Roles of hBVR in activating IRK/PI3K/Akt pathway. BVR binds directly to IRK, where it functions as platform for interaction with IRS substrates (14). Activation of MAPK pathway (MAPK layer) is multistep process that leads to activation of MEK1/2. Interaction of hBVR with MEK1/2 and ERK1/2 to enhance activation of MEK has been defined elsewhere (62). Activation of ERK1/2 results in activation of as many as 50 transcription factors, including those shown (92). IRK and BVR together activate PI3K (43, 72), source for PtdIns(3,4,5)P₃, which interacts with PH domain of Akt and recruits inactive protein to membrane, where it undergoes conformational change and is phosphorylated at T³⁰⁸ by 3-phosphoinositide-dependent kinase PDK1 (34, 35).
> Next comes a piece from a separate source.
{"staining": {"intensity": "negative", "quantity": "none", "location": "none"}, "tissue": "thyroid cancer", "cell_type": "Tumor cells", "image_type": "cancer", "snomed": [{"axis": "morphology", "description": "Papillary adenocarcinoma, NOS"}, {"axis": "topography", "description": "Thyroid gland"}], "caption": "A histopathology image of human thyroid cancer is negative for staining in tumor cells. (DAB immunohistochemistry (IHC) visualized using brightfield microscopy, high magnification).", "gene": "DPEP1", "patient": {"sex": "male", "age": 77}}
Specific sequences in hBVR that mediate interactions with proteins in signaling pathways are indicated. Akts phosphorylate GSK3α/β, resulting in its inactivation; inactive protein in turn cannot phosphorylate and inactivate transcription factors, enabling expression of genes including those encoding eNOS, VEGF, and HO-1 (, –48). hBVR is also instrumental in activating HO-1 (47, 93); in its capacity as reductase, it also converts biliverdin to bilirubin (1). Akt phosphorylation of FoxO3 results in its sequestration in cytoplasm and thereby prevents transcription of proapoptotic genes (32).